While conceding that not everyone is happy with the consent decree proposal submitted after more than eight months of negotiations, DOJ officials defended the proposal and its suitability in addressing the ills of the New Orleans Police Department.

“This is an incredible opportunity for an incredible city,” DOJ prosecutor Roy Austin said.

Responding to CUC’s request to have officers utilize audio and visual recording devices on their uniforms, DOJ prosecutor Christy Lopez said Sept. 21 that it would not be cost-effective. But Lopez added that the DOJ might seek to revisit that suggestion if the department doesn’t clean up its act with regard to excessive use of force.

Both the Landrieu administration and the Department of Justice strongly opposed the group efforts of the four aforementioned to intervene in the consent decree proposal, arguing that allowing them to do so would complicate matters and further delay changes in the NOPD.

CUC member W.C. Johnson, host of local cable-access show “OurStory,” told The Louisiana Weekly last week that there were many signs that made it clear that something was not quite right with the way the NOPD consent decree proposal has been handled and discussed.

“To see the number of people who opened their comments up (at the fairness hearing) by stating that they were in favor of the Consent Decree, but then immediately began to point out what was wrong with the Consent Decree… Changes, additions, deletions, and modifications all suggest that the document was not ready for ratification,” Johnson said.

“The push by the DOJ and the City suggest that a con is in the works,” Johnson continued. “We all know that con artists always push for immediate decisions. The reason is simple: Time allows for review, and review allows for weighing the proposal against sound thought and reasoning.

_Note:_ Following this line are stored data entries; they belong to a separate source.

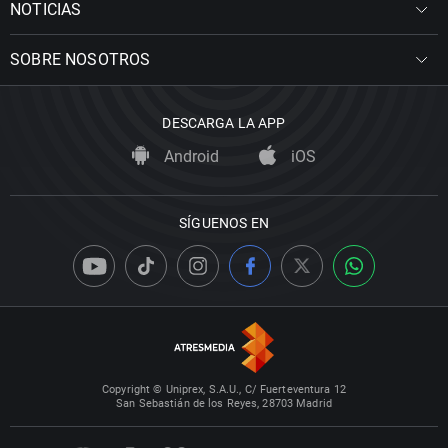
NOTICIAS
SOBRE NOSOTROS
DESCARGA LA APP
Android
iOS
SÍGUENOS EN
Copyright © Uniprex, S.A.U., C/ Fuerteventura 12
San Sebastián de los Reyes, 28703 Madrid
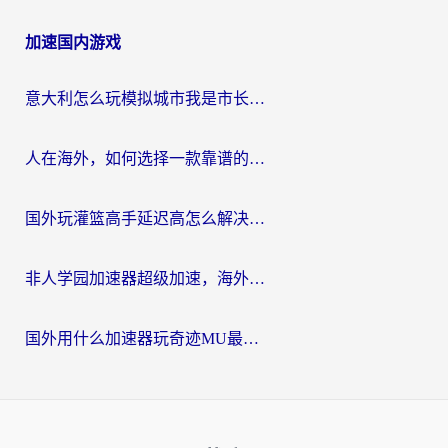
加速国内游戏
意大利怎么玩模拟城市我是市长？海外党国服游戏加速终极攻略（附三国3量子特攻解决办法）
人在海外，如何选择一款靠谱的玩剑灵2加速器？
国外玩灌篮高手延迟高怎么解决？海外玩家国服游戏加速终极指南
非人学园加速器超级加速，海外玩家重返国服的通行证
国外用什么加速器玩奇迹MU最好？2026海外玩家国服游戏加速全攻略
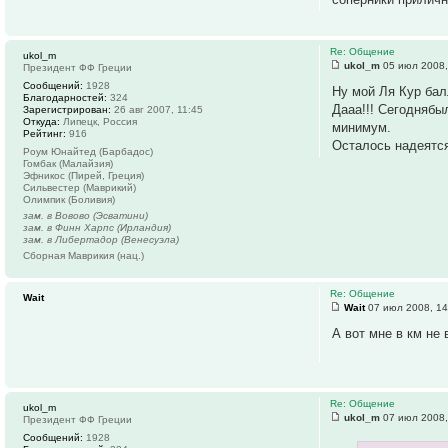
Re: Общение
ukol_m
ukol_m
05 июл 2008,
Президент ФФ Греции
Сообщений:
1928
Ну мой Ля Кур бал
Благодарностей:
324
Дааа!!! Сегоднябы
Зарегистрирован:
26 авг 2007, 11:45
Откуда:
Липецк, Россия
минимум.
Рейтинг:
916
Осталось надеятся
Роум Юнайтед (Барбадос)
Гомбак (Малайзия)
Эфникос (Пирей, Греция)
Сильвестер (Маврикий)
Олимпик (Боливия)
зам. в Вовово (Эсватини)
зам. в Финн Харпс (Ирландия)
зам. в Либертадор (Венесуэла)
Сборная Маврикия (нац.)
Re: Общение
Wait
Wait
07 июл 2008, 14
А вот мне в км не 
Re: Общение
ukol_m
ukol_m
07 июл 2008,
Президент ФФ Греции
Сообщений:
1928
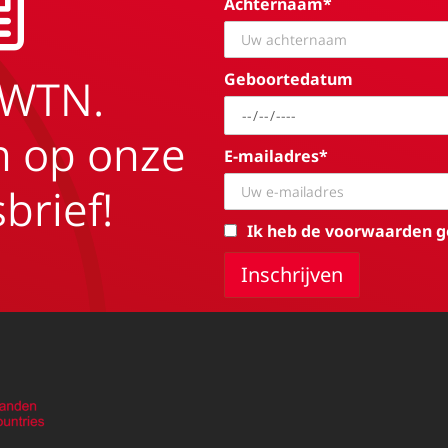
Achternaam*
Geboortedatum
EWTN.
in op onze
E-mailadres*
brief!
Ik heb de voorwaarden g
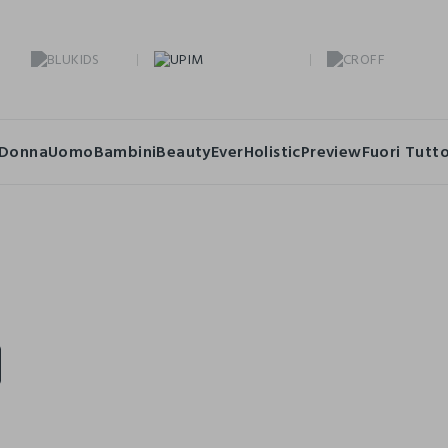
Donna
Uomo
Bambini
Beauty
Ever
Holistic
Preview
Fuori Tutt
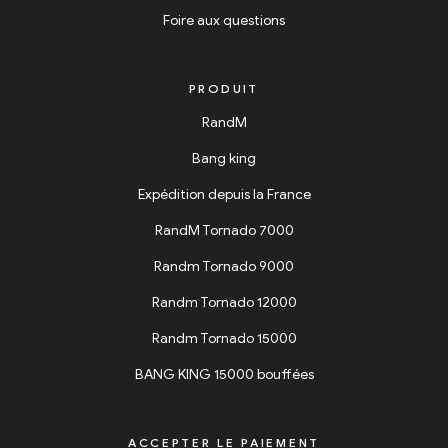
Foire aux questions
PRODUIT
RandM
Bang king
Expédition depuis la France
RandM Tornado 7000
Randm Tornado 9000
Randm Tornado 12000
Randm Tornado 15000
BANG KING 15000 bouffées
ACCEPTER LE PAIEMENT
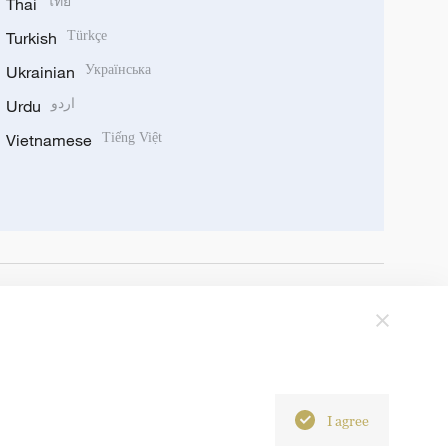
Thai
ไทย
Turkish
Türkçe
Ukrainian
Українська
Urdu
اردو
Vietnamese
Tiếng Việt
I agree
6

“The fairness hearing is supposed to weigh the merits of the agreement on its ability to be fair, reasonable and adequate. When the agreement is weighed against fairness, reasonability, and adequacy, the agreement falls short on all counts. The fact that New Orleans has been suffering with this disease for more than 100 years suggests it is impossible to correct this disease in four years. Even though DOJ wants to claim that they will be here until the reforms are complete, they refused to put that in writing. The agreement calls for four years; there is nothing in the agreement that states that the DOJ will be here until the reforms are successful. Another indication of a con artist at work, my word is my bond, but my signed guarantee says something different. It has only been seven short years since Katrina, and we all should have learned a lesson from the government and everyone else who hoodwinked the people of New Orleans. We want anything and everything in writing. If it is not written it does not apply.

“When you see the City of New Orleans and the Justice Depart­ment working so hard to block changes like a citizen oversight panel and the use of audio and visual recording equipment by cops in the field, that ought to send up a red flag,”Ramessu Merria­men Aha, a New Orleans businessman and former congressional candidate, told The Louisiana Weekly. “There’s something going on that the average citizen doesn’t know about here. something that smells very fishy. These negotiations show a different side of the mayor, not the second-lining, fun-loving guy but the control freak who has to rule the city with an iron fist and control it by any means necessary.

“For this to happen after many people’s loved ones were murdered like James Brissette, Ronald Madison, Henry Glover Raymond Robair and all the others who became victims of excessive police force is both shameful and criminal,” he added.

Ultimately, U.S. Judge Susie Morgan will decide whether to approve the consent decree proposal, which would mark the start of the NOPD reformation process. The judge has not set a date for ruling on the proposal.